La Calabria è anche tra le regioni che non raggiungono lo score ritenuto sufficiente nell’ambito degli screening preventivi oncologici.

La continuità assistenziale
La riforma dell’assistenza territoriale è diventata la parola d’ordine del post pandemia e la principale sfida, in ambito sanitario, del Pnrr. E anche uno degli ambiti in cui si riscontrano grandi inefficienze soprattutto in Calabria: il 17,4% delle 13.748 segnalazioni ricevute da Cittadinanzattiva fa riferimento all’assistenza territoriale, in particolare al rapporto con Medici di Medicina Generale e Pediatri di Libera Scelta (25,8%), di cui i cittadini lamentano lo scarso raccordo con gli specialisti e i servizi sul territorio, nonché la scarsa disponibilità in termini di orario, reperibilità e presa in carico ; le carenze dei servizi di continuità assistenziale (13,9%) in particolar modo riferibile a irreperibilità o orari limitati della guardia medica; e le carenze dell’assistenza domiciliare integrata (12.1%), in particolare per la mancata integrazione dei servizi sociali e sanitari, le difficoltà nell’attivazione, la mancanza di alcune figure specialistiche (fra cui gli psicologi), il numero inadeguato di giorni o ore.

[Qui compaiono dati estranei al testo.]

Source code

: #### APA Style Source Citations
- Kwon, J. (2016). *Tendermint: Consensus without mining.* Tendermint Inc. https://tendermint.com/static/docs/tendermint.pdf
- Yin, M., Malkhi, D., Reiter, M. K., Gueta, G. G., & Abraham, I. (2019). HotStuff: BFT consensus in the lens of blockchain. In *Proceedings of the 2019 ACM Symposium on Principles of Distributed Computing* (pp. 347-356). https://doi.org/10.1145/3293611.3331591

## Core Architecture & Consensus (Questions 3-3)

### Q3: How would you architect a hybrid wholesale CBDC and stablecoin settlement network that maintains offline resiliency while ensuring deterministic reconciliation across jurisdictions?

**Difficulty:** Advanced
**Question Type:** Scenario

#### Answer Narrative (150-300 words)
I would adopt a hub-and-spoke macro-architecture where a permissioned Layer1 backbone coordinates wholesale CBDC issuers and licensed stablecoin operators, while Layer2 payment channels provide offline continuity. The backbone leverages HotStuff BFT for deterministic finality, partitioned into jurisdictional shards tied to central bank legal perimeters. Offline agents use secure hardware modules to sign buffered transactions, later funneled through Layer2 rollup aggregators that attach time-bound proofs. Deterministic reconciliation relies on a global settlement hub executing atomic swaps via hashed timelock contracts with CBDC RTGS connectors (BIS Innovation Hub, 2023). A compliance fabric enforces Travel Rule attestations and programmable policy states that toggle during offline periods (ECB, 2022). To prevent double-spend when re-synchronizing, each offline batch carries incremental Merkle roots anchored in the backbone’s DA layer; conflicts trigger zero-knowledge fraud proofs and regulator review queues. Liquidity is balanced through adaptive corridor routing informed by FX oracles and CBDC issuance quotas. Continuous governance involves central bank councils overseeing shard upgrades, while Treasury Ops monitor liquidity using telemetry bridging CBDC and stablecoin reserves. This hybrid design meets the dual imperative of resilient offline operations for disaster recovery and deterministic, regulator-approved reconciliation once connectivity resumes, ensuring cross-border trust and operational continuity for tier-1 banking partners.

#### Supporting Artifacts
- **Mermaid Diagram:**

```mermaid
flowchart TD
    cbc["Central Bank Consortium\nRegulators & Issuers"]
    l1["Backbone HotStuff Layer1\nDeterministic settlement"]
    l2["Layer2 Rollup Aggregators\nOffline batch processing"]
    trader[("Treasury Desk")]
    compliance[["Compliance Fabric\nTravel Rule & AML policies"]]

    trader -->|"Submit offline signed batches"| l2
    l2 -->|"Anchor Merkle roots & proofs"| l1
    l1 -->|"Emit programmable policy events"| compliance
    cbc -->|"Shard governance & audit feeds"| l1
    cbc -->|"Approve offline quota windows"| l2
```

La speranza è nelle case di comunità
In tema di assistenza territoriale nel Pnrr si punta moltissimo sulle Case della Comunità: se ne prevedono ben 1.350. Queste strutture potrebbero consentire al Sud di ridurre almeno parzialmente il divario col resto del Paese. Infatti, la proporzione tra numeri di pazienti cronici e strutture previste dal Pnrr (Case e Ospedali di Comunità) premia indiscutibilmente Basilicata, Calabria, Campania, Puglia, Sicilia, oltre ad Abruzzo e Sardegna. Un dato che trova conferma nella ripartizione su base regionale delle risorse economiche previste dal PNRR, in particolare degli investimenti pro-capite.